A new strategy for reducing opioid relapse
By Bill Ibelle, Editorial Director
One of the biggest challenges in our nation’s escalating opioid epidemic is the high risk of relapse.
Barbara Waszczak, Professor, School of Pharmacy
Nearly 60 percent of the opioid users who seek treatment use the drug again, according to the National Institute on Drug Abuse. This is due, at least in part, to changes in the brain that result in powerful physical and psychological cravings that can last a lifetime.
Pharmacology professor Barbara Waszczak is working on a solution. Based on her extensive research on the protein GDNF as a treatment for Parkinson’s Disease, she believes the protein may also suppress the pleasure reaction produced by opioids, and thereby reduce opioid craving.
“This will be different from using Antabuse to treat alcoholism, because it won’t make you sick,” said Waszczak. “It will hopefully just reduce interest in the drug.”
Although scientists have already established that GDNF (short for Glial cell-derived neurotrophic factor) has a beneficial effect on brain dopamine neurons, there is currently no safe way to get that protein to the brain. The protein is too large to cross the blood-brain barrier. So even if it’s injected into the bloodstream, it will never reach the brain.

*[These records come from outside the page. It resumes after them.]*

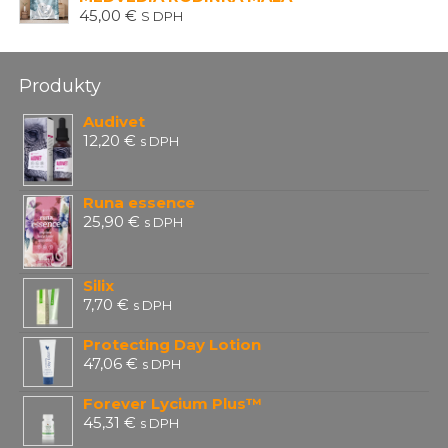
45,00
€
S DPH
Produkty
Audivet
12,20
€
s DPH
Runa essence
25,90
€
s DPH
Silix
7,70
€
s DPH
Protecting Day Lotion
47,06
€
s DPH
Forever Lycium Plus™
45,31
€
s DPH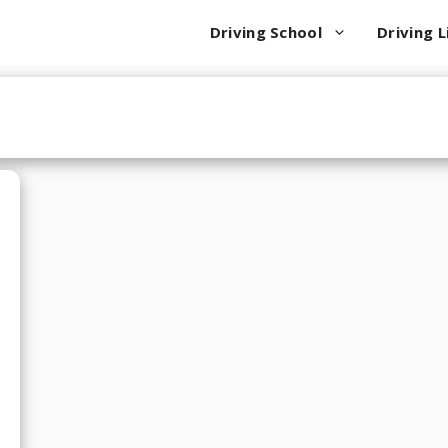
Driving School
Driving L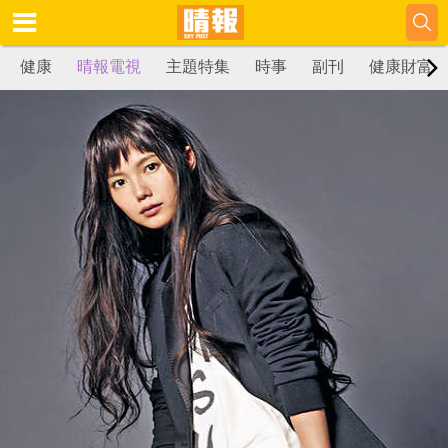
健康
晴報電視
主題特集
時事
副刊
健康財富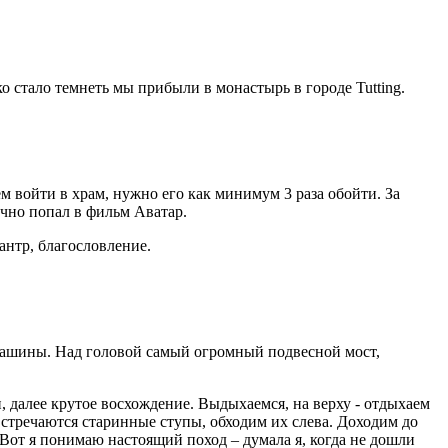
ко стало темнеть мы прибыли в монастырь в городе Tutting.
м войти в храм, нужно его как минимум 3 раза обойти. За
очно попал в фильм Аватар.
антр, благословление.
 машины. Над головой самый огромный подвесной мост,
 далее крутое восхождение. Выдыхаемся, на верху - отдыхаем
встречаются старинные ступы, обходим их слева. Доходим до
. Вот я понимаю настоящий поход – думала я, когда не дошли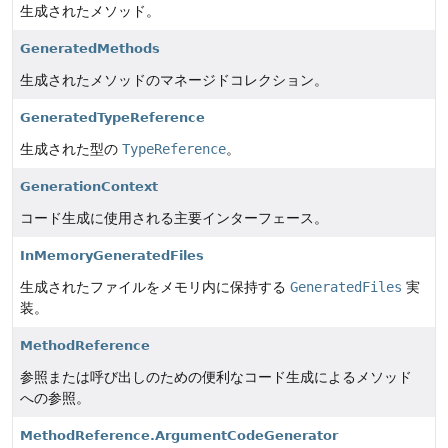
生成されたメソッド。
GeneratedMethods
生成されたメソッドのマネージドコレクション。
GeneratedTypeReference
生成された型の
TypeReference
。
GenerationContext
コード生成に使用される主要インターフェース。
InMemoryGeneratedFiles
生成されたファイルをメモリ内に保持する
GeneratedFiles
実
装。
MethodReference
参照または呼び出しのための便利なコード生成によるメソッド
への参照。
MethodReference.ArgumentCodeGenerator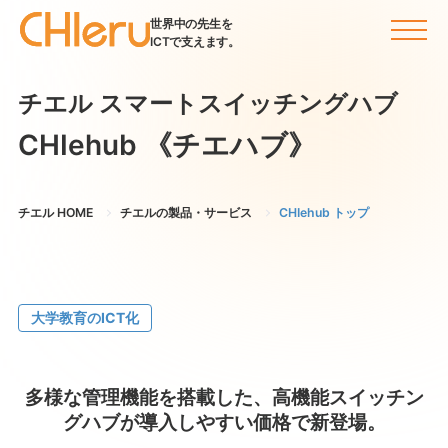
世界中の先生を
ICTで支えます。
チエル スマートスイッチングハブ
CHIehub
《チエハブ》
チエル HOME
チエルの製品・サービス
CHIehub トップ
大学教育のICT化
多様な管理機能を搭載した、高機能スイッチン
グハブが導入しやすい価格で新登場。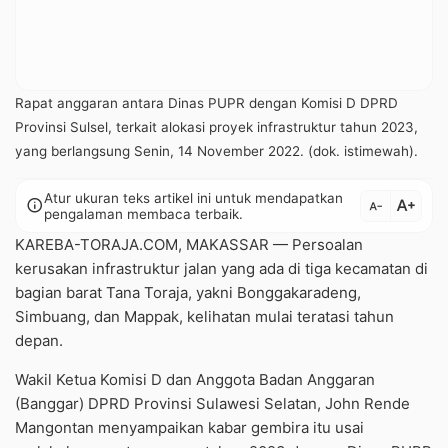
Rapat anggaran antara Dinas PUPR dengan Komisi D DPRD
Provinsi Sulsel, terkait alokasi proyek infrastruktur tahun 2023,
yang berlangsung Senin, 14 November 2022. (dok. istimewah).
Atur ukuran teks artikel ini untuk mendapatkan
text_increase
info
text_decrease
pengalaman membaca terbaik.
KAREBA-TORAJA.COM, MAKASSAR — Persoalan
kerusakan infrastruktur jalan yang ada di tiga kecamatan di
bagian barat Tana Toraja, yakni Bonggakaradeng,
Simbuang, dan Mappak, kelihatan mulai teratasi tahun
depan.
Wakil Ketua Komisi D dan Anggota Badan Anggaran
(Banggar) DPRD Provinsi Sulawesi Selatan, John Rende
Mangontan menyampaikan kabar gembira itu usai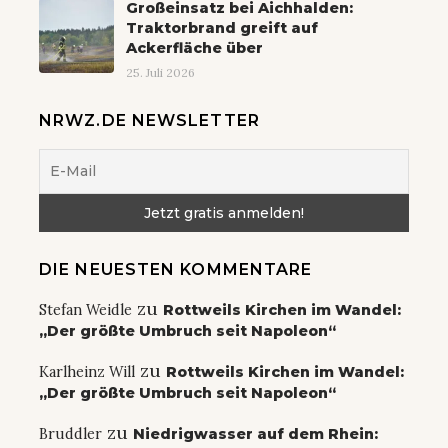
Großeinsatz bei Aichhalden:
Traktorbrand greift auf
Ackerfläche über
25. Juli 2026
NRWZ.DE NEWSLETTER
DIE NEUESTEN KOMMENTARE
zu
Stefan Weidle
Rottweils Kirchen im Wandel:
„Der größte Umbruch seit Napoleon“
zu
Karlheinz Will
Rottweils Kirchen im Wandel:
„Der größte Umbruch seit Napoleon“
zu
Bruddler
Niedrigwasser auf dem Rhein: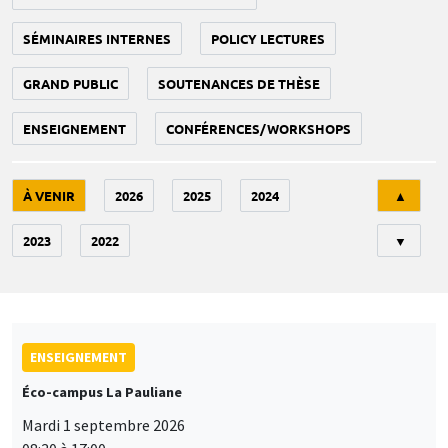
SÉMINAIRES INTERNES
POLICY LECTURES
GRAND PUBLIC
SOUTENANCES DE THÈSE
ENSEIGNEMENT
CONFÉRENCES/WORKSHOPS
Tri
À VENIR
2026
2025
2024
▲
2023
2022
▼
ENSEIGNEMENT
Éco-campus La Pauliane
Mardi 1 septembre 2026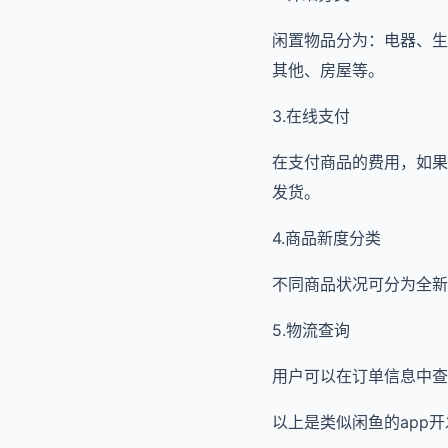
闲置物品分为：电器、生
其他、房屋等。
3.在线支付
在支付商品的费用，如果
发货。
4.商品新度分类
不同商品状况可分为全新
5.物流查询
用户可以在订单信息中查
以上是类似闲鱼的app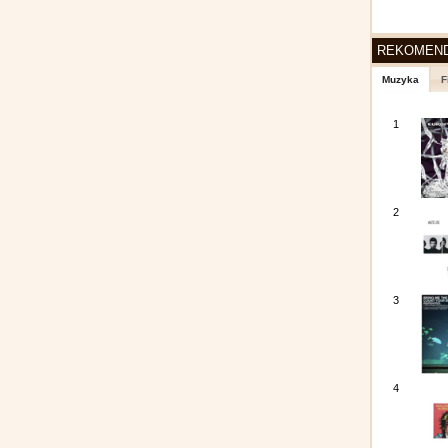
REKOMEN
Muzyka
F
1
2
3
4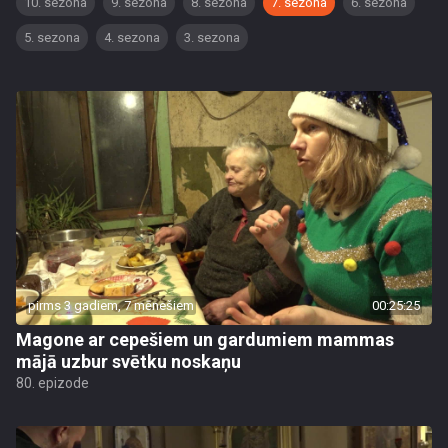
10. sezona
9. sezona
8. sezona
7. sezona
6. sezona
5. sezona
4. sezona
3. sezona
pirms 3 gadiem, 7 mēnešiem
00:25:25
Magone ar cepešiem un gardumiem mammas
mājā uzbur svētku noskaņu
80. epizode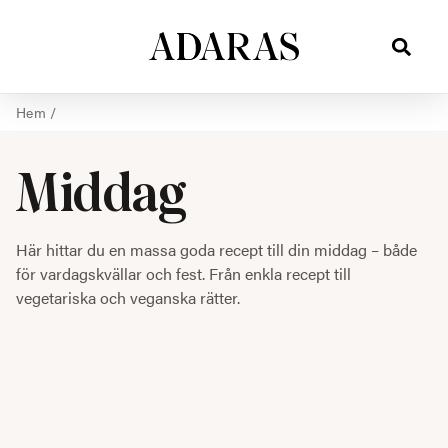
Hem
/
Middag
Här hittar du en massa goda recept till din middag – både
för vardagskvällar och fest. Från enkla recept till
vegetariska och veganska rätter.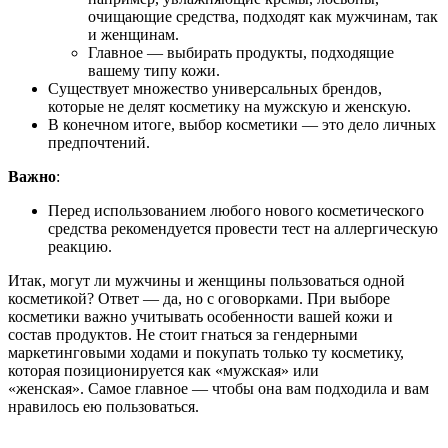
очищающие средства, подходят как мужчинам, так
и женщинам.
Главное — выбирать продукты, подходящие
вашему типу кожи.
Существует множество универсальных брендов,
которые не делят косметику на мужскую и женскую.
В конечном итоге, выбор косметики — это дело личных
предпочтений.
Важно
:
Перед использованием любого нового косметического
средства рекомендуется провести тест на аллергическую
реакцию.
Итак, могут ли мужчины и женщины пользоваться одной
косметикой? Ответ — да, но с оговорками. При выборе
косметики важно учитывать особенности вашей кожи и
состав продуктов. Не стоит гнаться за гендерными
маркетинговыми ходами и покупать только ту косметику,
которая позиционируется как «мужская» или
«женская». Самое главное — чтобы она вам подходила и вам
нравилось ею пользоваться.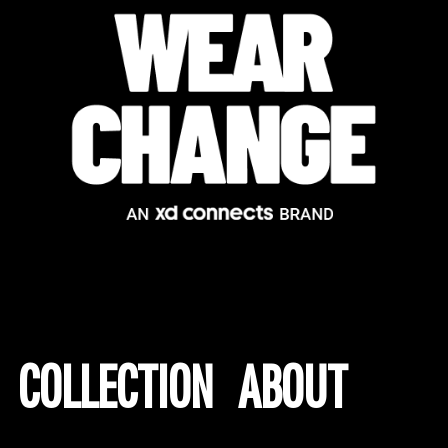
COLLECTION
ABOUT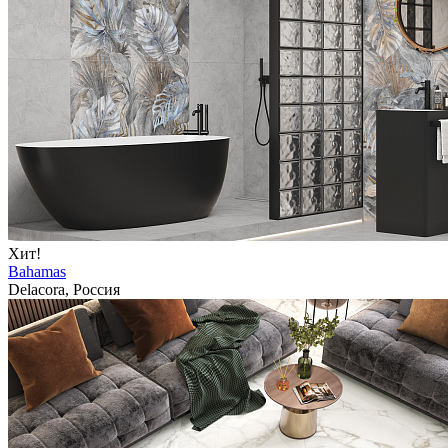
Хит!
Bahamas
Delacora, Россия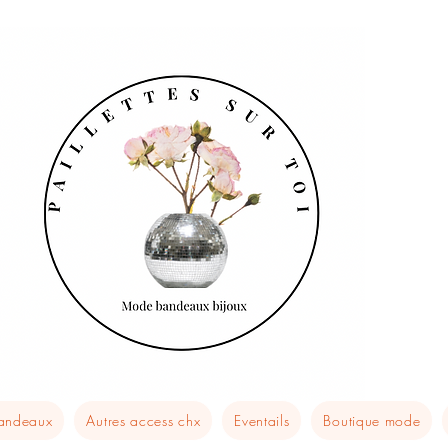
bandeaux
Autres access chx
Eventails
Boutique mode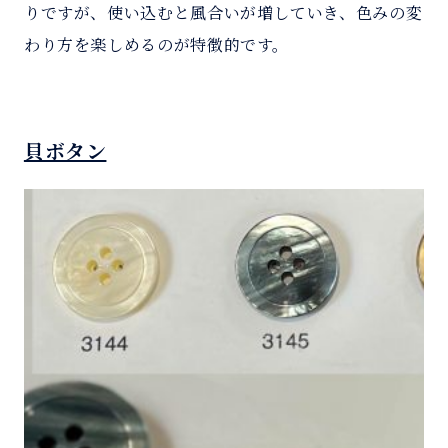
りですが、使い込むと風合いが増していき、色みの変
わり方を楽しめるのが特徴的です。
貝ボタン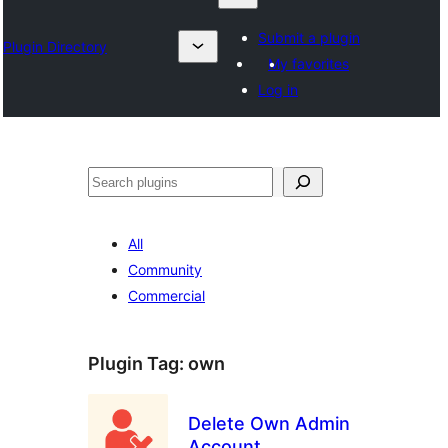
Submit a plugin
Plugin Directory
My favorites
Log in
ရှာ
ပါ
All
Community
Commercial
Plugin Tag:
own
Delete Own Admin
Account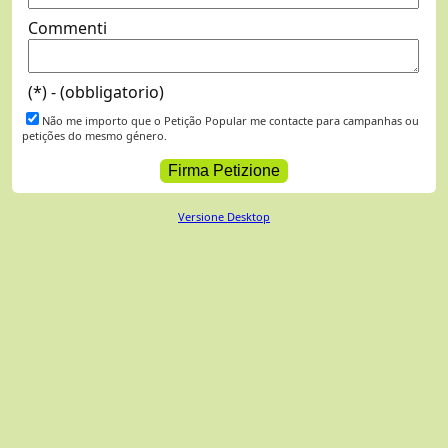
Commenti
(*) - (obbligatorio)
Não me importo que o Petição Popular me contacte para campanhas ou
petições do mesmo género.
Versione Desktop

The only existing option is to inject the protein directly into the brain. But this is an invasive procedure that requires surgery, anesthesia, precision, and the many risks of brain surgery. Injections may also have to be repeated multiple times to ensure continued relapse prevention.
“Surgical injection is just not a feasible methodology,” said Waszczak.
In her Parkinson’s research, Waszczak discovered and patented a way to bypass the blood-brain barrier by spraying nanoparticles with carry the gene to produce GDNF directly into the upper nasal passages, where they are transported directly into the brain. She believes a similar procedure could provide a simple, efficient, and inexpensive way to treat opioid users.
But first, she has to demonstrate that the intranasal GDNF nanoparticles will decrease opioid craving.
To do this, she will spend the next year as lead investigator on a study financed by the Chicago-based Brain Research Foundation. The grant will support an interdisciplinary team that includes neuroscience professor Craig Ferris, who specializes in brain imaging, and pharmaceutical sciences professor Greg Miller, who has designed numerous drug-related experiments using similar methodology. The team will include two graduate students who earned their undergraduate degrees at Northeastern in behavioral neuroscience: Sade Iriah ‘16, who is working on her master’s in public health, and Margee Kyada ‘17, who is working on her doctor of pharmacy degree.